Busschers & Knibbeler

Annemarie Busschers (1970, Academie Minerva Groningen) In de portretten van Annemarie Busschers zijn linker en rechter gezichtshelft, net als in de realiteit, zelden gelijk aan elkaar. Ze is van mening dat juist deze realiteit van het imperfecte een gezicht uniek maakt: persoonlijker en dus interessanter. Dit portret van een patiënt voor gezichtsreconstructie, toont diens door het leven verkregen uiterlijk, en laat de extreme verschillen zien in de beide gezichtshelften. Gedurende de afgelopen 100 jaar heeft de plastische chirurgie een enorme ontwikkeling doorgemaakt. Specialisering, en multidisciplinaire samenwerking, maken het mogelijk om grote (gezichts-) reconstructies bij verminkte patiënten toe te passen. Oorlogsslachtoffers en kankerpatiënten brengen in de loop van de 20e eeuw een schat aan ervaringen op het gebied van de reconstructieve chirurgie. Uitgebreide verwondingen, verminkingen en gezwellen kunnen tot op zekere hoogte door middel van chirurgische ingrepen gecorrigeerd worden. Daarmee streeft men, naast een herstel van functie, ook naar een onopvallend gezicht, zodat de patiënt na behandeling weer de ‘gewenste, normale’ rol in de maatschappij kan vervullen. Gaandeweg heeft de reconstructieve chirurgie zich ook ingezet voor een vorm van wensgeneeskunde: borstvergroting, liposuctie en dergelijke worden tegenwoordig ingezet om het gewenste, cultuurbepaalde, uiterlijk te verkrijgen. Het is normaal om te snijden in borsten en billen en het wordt steeds abnormaler om je ‘imperfecties’ te laten zien. Men kan zich dus afvragen, wàt is nog normaal. De huidige maatschappelijke wenselijkheid is er een van perfectie en symmetrie. De maatschappelijke werkelijkheid echter, toont het imperfecte, de zwakte en het resultaat van de worsteling jezelf te mogen zijn.
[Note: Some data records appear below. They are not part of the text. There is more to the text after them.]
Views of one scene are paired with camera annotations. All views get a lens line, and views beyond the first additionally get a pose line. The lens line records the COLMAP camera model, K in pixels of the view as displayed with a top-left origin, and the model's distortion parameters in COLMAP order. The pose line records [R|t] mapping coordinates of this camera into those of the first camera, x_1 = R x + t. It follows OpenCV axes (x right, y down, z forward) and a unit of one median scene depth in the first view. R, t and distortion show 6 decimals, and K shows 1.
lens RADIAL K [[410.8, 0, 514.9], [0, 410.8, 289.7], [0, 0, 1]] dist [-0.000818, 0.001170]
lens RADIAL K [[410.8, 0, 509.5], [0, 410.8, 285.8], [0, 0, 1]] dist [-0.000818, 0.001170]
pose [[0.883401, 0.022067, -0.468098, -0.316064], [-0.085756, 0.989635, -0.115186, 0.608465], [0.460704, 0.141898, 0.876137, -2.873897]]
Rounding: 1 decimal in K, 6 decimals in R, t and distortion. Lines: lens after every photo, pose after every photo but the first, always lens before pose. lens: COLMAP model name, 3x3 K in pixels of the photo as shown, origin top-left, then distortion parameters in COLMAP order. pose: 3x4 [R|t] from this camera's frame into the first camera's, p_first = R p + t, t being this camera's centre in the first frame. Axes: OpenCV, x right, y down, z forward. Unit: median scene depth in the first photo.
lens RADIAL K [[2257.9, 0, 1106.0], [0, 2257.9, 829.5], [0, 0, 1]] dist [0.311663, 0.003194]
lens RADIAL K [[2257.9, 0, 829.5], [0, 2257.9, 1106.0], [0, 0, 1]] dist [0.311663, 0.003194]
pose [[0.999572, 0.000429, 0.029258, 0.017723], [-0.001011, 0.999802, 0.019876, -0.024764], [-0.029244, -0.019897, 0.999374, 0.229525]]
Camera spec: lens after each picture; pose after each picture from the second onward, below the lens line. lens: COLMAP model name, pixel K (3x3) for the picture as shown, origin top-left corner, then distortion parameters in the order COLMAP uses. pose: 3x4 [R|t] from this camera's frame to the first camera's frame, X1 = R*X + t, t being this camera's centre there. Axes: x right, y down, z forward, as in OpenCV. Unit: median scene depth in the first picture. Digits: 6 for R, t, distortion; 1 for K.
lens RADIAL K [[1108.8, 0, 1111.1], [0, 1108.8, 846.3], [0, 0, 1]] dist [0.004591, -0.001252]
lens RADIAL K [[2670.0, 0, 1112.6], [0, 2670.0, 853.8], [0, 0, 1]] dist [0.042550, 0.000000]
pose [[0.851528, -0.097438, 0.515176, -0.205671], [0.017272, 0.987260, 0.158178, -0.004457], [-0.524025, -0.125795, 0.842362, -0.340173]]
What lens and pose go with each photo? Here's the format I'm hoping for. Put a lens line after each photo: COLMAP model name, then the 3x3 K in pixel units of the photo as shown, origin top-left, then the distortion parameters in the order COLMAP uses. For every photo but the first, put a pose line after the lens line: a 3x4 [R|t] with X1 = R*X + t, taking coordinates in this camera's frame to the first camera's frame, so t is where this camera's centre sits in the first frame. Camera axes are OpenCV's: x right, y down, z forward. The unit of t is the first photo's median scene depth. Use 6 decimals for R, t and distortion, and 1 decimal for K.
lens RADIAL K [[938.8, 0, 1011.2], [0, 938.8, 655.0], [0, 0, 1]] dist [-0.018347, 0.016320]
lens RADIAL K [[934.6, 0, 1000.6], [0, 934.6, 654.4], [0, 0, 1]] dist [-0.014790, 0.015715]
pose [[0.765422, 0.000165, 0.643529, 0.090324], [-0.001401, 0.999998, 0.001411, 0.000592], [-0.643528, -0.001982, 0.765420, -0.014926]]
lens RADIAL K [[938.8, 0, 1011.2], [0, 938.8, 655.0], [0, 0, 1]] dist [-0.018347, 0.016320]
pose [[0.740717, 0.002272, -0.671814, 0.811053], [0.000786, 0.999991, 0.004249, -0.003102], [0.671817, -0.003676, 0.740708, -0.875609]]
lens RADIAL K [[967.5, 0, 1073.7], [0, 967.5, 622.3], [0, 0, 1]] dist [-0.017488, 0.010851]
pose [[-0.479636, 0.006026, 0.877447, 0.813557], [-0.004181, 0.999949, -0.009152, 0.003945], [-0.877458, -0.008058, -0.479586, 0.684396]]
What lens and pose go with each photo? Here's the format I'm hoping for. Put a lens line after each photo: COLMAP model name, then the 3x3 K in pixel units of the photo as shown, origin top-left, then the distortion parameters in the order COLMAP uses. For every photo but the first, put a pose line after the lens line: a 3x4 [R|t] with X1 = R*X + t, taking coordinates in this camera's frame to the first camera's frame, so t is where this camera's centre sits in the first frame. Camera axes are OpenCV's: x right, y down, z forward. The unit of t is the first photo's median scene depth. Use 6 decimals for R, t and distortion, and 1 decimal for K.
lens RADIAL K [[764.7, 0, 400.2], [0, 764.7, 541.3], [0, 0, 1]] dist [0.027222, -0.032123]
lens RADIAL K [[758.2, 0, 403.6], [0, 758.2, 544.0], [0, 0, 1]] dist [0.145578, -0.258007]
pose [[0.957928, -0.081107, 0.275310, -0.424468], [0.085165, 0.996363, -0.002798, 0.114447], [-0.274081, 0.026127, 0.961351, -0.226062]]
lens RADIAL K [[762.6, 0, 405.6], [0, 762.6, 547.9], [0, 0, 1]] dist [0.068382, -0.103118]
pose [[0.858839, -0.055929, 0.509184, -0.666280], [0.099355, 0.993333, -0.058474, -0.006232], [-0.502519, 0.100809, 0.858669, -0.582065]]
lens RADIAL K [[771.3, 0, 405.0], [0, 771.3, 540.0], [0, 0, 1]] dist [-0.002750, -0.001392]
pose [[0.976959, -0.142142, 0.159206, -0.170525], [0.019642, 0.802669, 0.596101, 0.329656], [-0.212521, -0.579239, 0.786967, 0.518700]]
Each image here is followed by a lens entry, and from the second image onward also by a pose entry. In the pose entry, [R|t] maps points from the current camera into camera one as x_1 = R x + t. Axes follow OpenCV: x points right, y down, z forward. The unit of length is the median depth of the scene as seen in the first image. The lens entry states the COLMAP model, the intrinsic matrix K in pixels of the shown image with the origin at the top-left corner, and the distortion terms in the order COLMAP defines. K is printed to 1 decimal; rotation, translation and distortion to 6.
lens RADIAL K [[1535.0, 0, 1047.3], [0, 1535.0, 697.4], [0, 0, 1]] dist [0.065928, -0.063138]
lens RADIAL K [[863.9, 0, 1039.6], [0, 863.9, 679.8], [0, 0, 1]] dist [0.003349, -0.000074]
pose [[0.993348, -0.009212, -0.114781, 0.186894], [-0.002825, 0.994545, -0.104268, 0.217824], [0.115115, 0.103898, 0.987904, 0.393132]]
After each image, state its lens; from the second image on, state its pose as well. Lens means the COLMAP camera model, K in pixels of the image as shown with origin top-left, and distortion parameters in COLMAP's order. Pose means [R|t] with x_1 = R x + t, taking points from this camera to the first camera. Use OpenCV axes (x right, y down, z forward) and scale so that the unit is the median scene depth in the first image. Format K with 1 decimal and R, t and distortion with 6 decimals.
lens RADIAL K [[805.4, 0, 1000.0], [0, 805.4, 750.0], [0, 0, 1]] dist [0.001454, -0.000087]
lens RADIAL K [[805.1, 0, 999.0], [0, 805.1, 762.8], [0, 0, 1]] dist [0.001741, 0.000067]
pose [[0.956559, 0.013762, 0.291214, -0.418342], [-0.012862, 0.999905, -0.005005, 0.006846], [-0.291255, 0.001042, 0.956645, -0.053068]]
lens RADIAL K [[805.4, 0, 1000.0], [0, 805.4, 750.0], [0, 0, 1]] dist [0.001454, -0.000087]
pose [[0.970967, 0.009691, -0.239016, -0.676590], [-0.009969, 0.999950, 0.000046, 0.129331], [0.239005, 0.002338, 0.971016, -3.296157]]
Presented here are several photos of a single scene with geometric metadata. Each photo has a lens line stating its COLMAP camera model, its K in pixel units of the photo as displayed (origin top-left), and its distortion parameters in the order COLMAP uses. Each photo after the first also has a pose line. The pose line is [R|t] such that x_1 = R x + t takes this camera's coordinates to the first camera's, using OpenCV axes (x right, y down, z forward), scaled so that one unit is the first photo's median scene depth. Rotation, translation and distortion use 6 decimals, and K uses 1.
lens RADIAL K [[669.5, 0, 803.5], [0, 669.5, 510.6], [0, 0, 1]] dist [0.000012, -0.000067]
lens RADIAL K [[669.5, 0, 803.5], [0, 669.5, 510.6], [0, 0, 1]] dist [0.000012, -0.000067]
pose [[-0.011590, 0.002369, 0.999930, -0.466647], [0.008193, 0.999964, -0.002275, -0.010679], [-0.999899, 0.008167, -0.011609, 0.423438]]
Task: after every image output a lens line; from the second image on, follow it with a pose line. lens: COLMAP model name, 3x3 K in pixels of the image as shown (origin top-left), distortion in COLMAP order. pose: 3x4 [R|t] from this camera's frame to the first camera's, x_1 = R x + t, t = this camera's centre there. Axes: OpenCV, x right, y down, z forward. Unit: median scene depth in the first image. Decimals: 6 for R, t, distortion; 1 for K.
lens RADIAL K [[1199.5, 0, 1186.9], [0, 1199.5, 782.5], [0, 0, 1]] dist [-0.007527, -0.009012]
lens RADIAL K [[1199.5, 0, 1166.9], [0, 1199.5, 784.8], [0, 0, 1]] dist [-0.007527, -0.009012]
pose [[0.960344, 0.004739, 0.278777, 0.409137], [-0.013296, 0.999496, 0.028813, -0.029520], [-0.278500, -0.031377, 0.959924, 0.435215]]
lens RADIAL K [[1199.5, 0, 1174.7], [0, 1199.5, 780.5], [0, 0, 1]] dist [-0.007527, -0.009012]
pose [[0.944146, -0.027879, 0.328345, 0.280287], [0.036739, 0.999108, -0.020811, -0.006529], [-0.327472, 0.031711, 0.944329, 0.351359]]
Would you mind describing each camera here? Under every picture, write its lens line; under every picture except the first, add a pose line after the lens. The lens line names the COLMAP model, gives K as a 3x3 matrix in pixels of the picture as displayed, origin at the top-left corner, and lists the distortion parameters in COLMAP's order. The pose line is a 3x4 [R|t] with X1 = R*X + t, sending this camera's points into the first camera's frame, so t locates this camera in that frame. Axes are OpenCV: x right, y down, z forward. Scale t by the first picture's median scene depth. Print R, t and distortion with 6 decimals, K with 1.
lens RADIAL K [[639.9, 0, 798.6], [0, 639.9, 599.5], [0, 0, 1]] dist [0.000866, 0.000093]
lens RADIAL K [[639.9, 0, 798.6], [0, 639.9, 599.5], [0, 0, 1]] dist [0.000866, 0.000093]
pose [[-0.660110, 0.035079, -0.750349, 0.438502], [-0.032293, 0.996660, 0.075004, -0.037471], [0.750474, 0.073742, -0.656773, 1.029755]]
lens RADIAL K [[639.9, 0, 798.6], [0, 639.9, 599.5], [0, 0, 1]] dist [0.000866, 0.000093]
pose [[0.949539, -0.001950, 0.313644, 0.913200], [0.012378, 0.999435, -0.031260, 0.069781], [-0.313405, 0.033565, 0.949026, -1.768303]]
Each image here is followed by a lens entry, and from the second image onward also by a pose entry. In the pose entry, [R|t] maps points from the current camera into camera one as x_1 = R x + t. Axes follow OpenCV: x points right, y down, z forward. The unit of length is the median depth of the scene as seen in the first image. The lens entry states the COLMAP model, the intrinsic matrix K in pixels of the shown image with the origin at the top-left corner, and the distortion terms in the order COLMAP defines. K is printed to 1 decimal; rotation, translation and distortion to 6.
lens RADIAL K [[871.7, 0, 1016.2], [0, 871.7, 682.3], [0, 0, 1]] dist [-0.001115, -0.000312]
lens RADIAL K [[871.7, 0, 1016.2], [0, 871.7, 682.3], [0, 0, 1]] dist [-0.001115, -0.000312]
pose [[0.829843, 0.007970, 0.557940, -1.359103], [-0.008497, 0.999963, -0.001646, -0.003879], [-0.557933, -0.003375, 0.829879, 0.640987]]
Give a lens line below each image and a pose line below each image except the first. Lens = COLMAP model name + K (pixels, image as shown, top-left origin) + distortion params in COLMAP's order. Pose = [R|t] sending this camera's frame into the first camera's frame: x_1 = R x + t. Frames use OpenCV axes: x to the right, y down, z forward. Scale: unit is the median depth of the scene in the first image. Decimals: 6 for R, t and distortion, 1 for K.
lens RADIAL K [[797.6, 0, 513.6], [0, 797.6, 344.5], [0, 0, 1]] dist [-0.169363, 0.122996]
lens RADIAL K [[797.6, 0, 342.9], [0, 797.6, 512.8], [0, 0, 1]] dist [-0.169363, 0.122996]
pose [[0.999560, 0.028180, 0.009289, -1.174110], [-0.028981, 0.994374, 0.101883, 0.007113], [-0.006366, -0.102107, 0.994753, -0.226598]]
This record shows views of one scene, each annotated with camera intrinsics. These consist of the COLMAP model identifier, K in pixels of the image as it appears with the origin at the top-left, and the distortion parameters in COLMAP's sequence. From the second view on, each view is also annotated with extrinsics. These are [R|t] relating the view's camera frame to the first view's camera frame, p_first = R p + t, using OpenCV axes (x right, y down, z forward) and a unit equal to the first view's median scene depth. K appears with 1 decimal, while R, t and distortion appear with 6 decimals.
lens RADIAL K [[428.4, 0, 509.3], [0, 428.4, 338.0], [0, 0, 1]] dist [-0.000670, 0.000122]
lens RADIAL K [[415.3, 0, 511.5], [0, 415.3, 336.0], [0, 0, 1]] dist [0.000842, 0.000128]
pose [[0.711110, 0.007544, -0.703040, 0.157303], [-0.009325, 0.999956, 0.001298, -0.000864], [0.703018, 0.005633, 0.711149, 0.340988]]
Miriam Knibbeler (1981, ABK Minerva Groningen) Het materiaal dat ik gebruik, ‘was’, heeft veel tegenstellingen in zich. Fysieke tegenstellingen: het kan hard en koud zijn maar ook warm en zacht. En inhoudelijke tegenstellingen: het kan heel goed huid imiteren en beelden kunnen daardoor erg levensecht lijken. Naast deze associatie met het leven, heeft het ook sterke associaties met de dood, met ziekte en met het vergaan van vlees, met zachtheid en sterfelijkheid. Door de onbeweeglijkheid van een sculptuur imiteert het vlees wat niet langer meer in leven is. Ik maak mensachtige en dierachtige figuren. Voor mij zit daar niet zoveel verschil tussen, de dieren zijn vrij menselijk en de mensen vrij dierlijk. Ondanks de grote mate van mimesis speel ik met schaal en verhoudingen. De beelden zijn heel herkenbaar en toch is er iets vreemds aan. Voor mij is de fysieke aanwezigheid van een werk heel belangrijk. Tegelijkertijd wordt deze ontkend door de transparantie van het materiaal. Het immateriële, het geestelijke is daardoor ook aanwezig. De wezens lijken uit een andere wereld te komen, een oude wereld van herinneringen, dromen en mythes.